Bei der Befragung zum Vorfall erwähnte der Richter, dass das Kind sich vom Freund der Mutter distanziert habe – zum Zeitpunkt, als es im Frühjahr 2021 geschlagen und geschüttelt wurde. Laut medizinischem Gutachten waren die Verletzungen durch Misshandlungen erfolgt und nicht durch Unfälle.
«Ich war niemals gewalttätig»
Der Richter sagte, die Mutter vermutete, dass ihr Freund den 20 Monate alten Sohn geschlagen habe. «Stimmt nicht, ich war niemals gewalttätig. Ich habe mit all dem nichts zu tun», sagte der Beschuldigte. Ob er gesehen habe, dass jemand anders das Kind geschlagen habe, will der Richter wissen. «Nein, es ist mir niemand aufgefallen.»
Weiter fragt der Richter, ob er eine Erklärung für die tödlichen Verletzungen des Buben habe. «Nein», lautete die Antwort des 29-Jährigen.
Auch Kindsmutter sass in U-Haft
Sein Anwalt forderte einen Freispruch und den Verzicht auf eine Landesverweisung. «Auch die Kindsmutter könnte die Täterin sein.» Die Freundin des Beschuldigten galt anfänglich auch als Tatverdächtige und sass drei Monate in Untersuchungshaft. «Der Staatsanwalt hat dann in der Anklage den ‹Stiefvater› als Beschuldigten aufgeführt, weil dies plausibler war», kritisierte der Verteidiger.

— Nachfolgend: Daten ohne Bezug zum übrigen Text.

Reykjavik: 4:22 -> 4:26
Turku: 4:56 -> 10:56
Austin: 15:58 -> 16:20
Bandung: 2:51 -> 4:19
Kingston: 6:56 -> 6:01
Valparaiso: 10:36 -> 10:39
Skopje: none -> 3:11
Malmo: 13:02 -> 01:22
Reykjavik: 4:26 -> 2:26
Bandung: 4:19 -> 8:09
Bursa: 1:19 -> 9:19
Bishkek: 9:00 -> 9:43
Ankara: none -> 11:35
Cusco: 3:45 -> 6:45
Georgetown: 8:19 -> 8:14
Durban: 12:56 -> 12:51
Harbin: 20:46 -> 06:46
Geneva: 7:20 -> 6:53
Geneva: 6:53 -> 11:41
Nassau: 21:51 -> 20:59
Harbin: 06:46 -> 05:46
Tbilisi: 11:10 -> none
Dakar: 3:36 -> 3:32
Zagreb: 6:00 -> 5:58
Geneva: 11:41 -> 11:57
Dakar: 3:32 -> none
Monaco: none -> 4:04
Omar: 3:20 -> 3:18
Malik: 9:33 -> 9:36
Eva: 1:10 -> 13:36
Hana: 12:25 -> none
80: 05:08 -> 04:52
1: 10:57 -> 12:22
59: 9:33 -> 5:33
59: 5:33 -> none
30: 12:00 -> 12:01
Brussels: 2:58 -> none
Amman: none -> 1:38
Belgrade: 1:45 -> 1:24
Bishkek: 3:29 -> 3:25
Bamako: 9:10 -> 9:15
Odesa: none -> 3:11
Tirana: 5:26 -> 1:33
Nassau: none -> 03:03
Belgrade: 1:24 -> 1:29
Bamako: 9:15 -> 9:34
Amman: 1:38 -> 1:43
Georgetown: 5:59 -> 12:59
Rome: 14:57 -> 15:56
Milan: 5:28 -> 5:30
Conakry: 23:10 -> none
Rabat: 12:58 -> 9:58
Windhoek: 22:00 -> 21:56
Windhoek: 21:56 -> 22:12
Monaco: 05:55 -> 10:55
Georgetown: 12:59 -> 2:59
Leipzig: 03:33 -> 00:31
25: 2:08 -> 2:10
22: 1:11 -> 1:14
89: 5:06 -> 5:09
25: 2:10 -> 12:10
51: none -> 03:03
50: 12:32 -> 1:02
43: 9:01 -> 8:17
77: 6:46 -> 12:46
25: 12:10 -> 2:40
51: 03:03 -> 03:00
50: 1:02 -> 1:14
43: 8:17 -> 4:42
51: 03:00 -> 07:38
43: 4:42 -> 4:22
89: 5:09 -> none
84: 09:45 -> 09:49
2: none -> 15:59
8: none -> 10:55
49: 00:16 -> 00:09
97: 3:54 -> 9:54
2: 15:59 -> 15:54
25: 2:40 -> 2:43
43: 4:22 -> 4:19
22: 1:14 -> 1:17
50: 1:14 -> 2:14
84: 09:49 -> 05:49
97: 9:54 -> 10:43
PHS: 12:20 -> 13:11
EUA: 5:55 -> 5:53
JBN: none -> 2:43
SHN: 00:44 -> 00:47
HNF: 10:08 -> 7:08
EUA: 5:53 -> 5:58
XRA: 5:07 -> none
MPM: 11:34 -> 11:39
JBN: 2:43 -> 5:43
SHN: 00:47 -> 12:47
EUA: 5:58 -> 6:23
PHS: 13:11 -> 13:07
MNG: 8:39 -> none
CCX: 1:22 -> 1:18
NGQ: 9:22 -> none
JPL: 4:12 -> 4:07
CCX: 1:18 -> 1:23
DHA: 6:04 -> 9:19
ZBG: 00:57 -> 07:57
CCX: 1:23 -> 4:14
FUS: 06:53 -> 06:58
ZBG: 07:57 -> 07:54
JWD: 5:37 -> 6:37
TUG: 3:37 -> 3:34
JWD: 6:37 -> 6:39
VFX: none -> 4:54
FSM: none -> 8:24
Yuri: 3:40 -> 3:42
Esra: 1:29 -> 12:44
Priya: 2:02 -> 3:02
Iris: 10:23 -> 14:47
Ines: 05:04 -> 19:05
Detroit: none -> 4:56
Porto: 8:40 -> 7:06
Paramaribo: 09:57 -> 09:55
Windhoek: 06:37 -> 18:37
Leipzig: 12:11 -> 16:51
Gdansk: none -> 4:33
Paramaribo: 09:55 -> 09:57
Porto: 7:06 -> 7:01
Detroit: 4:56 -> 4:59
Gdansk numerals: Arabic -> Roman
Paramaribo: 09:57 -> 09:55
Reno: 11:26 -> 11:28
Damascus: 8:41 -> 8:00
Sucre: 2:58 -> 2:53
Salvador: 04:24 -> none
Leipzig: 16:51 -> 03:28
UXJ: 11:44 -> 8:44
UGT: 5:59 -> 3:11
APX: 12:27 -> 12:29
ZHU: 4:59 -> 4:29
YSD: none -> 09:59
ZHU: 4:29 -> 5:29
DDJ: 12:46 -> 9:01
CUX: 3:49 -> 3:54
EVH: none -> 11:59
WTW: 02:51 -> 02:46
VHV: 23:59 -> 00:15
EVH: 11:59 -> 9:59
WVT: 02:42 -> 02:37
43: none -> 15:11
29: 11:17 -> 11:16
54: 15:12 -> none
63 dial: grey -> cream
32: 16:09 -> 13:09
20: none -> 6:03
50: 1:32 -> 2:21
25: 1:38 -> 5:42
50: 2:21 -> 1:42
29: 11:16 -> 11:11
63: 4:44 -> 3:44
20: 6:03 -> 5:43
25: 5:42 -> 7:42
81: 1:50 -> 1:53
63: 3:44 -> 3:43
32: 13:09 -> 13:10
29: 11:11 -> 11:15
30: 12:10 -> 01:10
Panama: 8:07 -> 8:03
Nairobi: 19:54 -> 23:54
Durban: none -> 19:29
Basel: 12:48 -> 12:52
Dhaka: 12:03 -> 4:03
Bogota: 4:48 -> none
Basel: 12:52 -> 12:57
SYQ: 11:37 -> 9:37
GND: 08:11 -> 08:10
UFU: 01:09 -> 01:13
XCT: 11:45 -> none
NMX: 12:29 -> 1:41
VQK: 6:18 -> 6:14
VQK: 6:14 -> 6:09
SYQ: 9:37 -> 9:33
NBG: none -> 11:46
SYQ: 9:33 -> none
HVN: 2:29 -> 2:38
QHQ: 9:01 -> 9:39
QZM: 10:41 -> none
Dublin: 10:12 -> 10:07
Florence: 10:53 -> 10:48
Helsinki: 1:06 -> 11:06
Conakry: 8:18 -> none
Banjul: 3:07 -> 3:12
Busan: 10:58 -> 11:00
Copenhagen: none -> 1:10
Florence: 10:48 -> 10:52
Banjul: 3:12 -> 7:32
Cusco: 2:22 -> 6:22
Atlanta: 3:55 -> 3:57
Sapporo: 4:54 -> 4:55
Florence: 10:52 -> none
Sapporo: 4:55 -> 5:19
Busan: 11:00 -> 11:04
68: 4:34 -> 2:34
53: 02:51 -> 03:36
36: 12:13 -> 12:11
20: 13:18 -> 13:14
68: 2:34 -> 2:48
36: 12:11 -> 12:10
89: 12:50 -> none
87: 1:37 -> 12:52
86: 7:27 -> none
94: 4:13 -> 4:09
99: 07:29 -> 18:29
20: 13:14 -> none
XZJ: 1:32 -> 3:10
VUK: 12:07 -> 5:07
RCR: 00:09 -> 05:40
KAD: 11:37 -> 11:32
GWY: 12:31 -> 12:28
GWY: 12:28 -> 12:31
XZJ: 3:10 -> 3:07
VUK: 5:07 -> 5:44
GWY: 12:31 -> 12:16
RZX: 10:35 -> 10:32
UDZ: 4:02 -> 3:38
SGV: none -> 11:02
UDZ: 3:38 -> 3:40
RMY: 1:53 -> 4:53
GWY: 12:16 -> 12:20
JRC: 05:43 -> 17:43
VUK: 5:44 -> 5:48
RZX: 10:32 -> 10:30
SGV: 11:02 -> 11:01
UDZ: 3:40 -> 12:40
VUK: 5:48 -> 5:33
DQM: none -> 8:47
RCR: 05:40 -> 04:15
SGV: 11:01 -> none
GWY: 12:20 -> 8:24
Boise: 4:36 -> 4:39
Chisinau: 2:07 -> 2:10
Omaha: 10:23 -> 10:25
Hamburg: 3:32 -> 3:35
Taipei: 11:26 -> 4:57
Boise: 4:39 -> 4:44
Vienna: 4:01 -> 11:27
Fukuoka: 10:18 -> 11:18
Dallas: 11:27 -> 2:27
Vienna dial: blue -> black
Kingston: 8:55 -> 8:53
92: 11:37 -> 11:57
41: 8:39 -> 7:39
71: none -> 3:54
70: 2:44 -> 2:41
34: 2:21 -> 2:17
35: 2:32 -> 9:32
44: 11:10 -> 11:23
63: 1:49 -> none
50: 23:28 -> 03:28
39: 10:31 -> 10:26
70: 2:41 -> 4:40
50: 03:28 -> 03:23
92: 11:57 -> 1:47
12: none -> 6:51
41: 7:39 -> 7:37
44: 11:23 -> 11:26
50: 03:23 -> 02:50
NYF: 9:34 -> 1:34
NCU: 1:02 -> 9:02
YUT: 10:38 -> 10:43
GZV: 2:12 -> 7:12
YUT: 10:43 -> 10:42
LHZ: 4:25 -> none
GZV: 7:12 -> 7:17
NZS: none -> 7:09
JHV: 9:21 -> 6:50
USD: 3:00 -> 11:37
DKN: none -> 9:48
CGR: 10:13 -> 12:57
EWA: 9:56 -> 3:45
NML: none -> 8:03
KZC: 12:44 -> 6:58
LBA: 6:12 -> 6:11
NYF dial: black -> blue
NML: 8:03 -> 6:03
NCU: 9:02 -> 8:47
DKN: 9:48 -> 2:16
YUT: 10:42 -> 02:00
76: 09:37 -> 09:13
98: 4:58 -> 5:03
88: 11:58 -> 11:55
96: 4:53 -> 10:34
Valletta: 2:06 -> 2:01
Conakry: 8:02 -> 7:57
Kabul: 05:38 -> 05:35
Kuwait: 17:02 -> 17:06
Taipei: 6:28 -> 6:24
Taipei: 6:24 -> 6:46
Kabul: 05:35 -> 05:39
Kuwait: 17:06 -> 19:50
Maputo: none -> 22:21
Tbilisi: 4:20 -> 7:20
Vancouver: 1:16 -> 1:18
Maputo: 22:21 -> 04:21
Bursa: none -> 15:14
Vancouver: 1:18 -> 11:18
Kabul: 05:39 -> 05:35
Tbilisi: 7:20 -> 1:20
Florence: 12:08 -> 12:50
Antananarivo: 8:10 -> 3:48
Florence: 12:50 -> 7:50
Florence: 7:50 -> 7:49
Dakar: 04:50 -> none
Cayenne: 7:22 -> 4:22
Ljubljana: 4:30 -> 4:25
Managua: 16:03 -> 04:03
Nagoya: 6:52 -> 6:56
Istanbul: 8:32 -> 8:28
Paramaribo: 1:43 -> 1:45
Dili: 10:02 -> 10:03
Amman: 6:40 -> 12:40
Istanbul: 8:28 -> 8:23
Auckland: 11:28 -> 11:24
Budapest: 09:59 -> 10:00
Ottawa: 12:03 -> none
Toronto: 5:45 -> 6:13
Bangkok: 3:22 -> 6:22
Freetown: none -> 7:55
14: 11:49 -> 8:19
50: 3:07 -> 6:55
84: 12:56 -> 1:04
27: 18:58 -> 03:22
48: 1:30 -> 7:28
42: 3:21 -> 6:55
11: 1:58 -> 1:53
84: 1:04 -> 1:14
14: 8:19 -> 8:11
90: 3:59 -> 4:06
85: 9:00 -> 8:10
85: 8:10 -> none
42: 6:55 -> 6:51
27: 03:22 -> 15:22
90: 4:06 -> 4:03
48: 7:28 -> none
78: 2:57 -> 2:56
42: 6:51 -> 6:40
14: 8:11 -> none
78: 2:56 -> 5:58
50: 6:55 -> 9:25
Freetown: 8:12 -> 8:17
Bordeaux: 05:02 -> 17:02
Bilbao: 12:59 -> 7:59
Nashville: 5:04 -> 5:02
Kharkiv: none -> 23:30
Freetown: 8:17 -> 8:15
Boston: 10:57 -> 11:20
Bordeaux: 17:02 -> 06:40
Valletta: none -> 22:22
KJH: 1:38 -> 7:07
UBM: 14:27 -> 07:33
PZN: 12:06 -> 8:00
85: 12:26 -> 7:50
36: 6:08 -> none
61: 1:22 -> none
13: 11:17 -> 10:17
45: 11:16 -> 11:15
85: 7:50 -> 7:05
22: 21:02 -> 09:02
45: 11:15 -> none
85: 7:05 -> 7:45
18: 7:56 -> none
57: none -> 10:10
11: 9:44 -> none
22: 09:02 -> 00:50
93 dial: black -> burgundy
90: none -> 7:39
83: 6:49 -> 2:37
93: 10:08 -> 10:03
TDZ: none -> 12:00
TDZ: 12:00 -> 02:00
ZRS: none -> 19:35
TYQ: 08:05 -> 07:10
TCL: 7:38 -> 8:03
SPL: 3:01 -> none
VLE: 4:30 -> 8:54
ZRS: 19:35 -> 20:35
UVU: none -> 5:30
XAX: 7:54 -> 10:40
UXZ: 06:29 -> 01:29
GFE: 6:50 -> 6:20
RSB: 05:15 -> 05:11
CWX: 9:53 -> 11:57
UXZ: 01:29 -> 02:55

Man könne auch Verletzungen in der Kinderkrippe nicht ausschliessen.
Fazit des Verteidigers: «Der Vorfall ist tragisch und erschütternd, aber es gibt keine Beweise gegen meinen Mandanten.» Deshalb müsse es einen Freispruch geben.
Der Staatsanwalt plädierte im heutigen Prozess nicht mehr wegen Mordes, sondern wegen vorsätzlicher Tötung. Er verlangte nun eine reduzierte Freiheitsstrafe von 14 Jahren und eine Landesverweisung von 13 Jahren. Zwar gebe es keine direkten Beweise, aber Indizien. «Es gibt keine Zweifel an der Täterschaft des Beschuldigten.» Das Kind sei ihm in der Beziehung zu seiner Freundin lästig geworden.
Freiheitsstrafe auf 15 Jahre erhöht
Der Beschuldigte soll wegen Fluchtgefahr umgehend in Sicherheitshaft gesetzt werden, forderte der Staatsanwalt weiter. Der Deutsche befand sich Ende August 2021 bis anfangs April 2022 sieben Monate in Untersuchungshaft, seitdem ist er auf freiem Fuss.
Das Obergericht hat den Beschuldigten der vorsätzlichen Tötung und weiterer Delikte schuldig gesprochen. Es verurteilte ihn zu einer unbedingten Freiheitsstrafe von 15 Jahren und zu einer Landesverweisung von 13 Jahren. Zudem muss er den Eltern des Kindes insgesamt 130’000 Franken Genugtuung bezahlen.
Damit hat das Obergericht die Strafe gegenüber der Vorinstanz deutlich erhöht. «Der nicht einmal zwei Jahre alte Knabe ist über Wochen hinweg misshandelt worden», sagte der Richter und sprach von einem Martyrium.
Die Aussagen des Beschuldigten seien oft nicht glaubhaft oder vage gewesen, zudem habe er sich an vieles nicht mehr erinnern können. Das Kind habe in jener Zeit Angst vor dem Beschuldigten gehabt. «Weil die Gewaltvorwürfe zutreffen», wie der Richter begründete. Das Kind sei ihm völlig schutz- und wehrlos ausgeliefert gewesen. Ein eigentliches Motiv kann das Gericht nicht erkennen. Der Antrag des Staatsanwaltes auf sofortige Verhaftung wies das Obergericht ab. Anhaltspunkte für eine mögliche Flucht würden nicht vorliegen.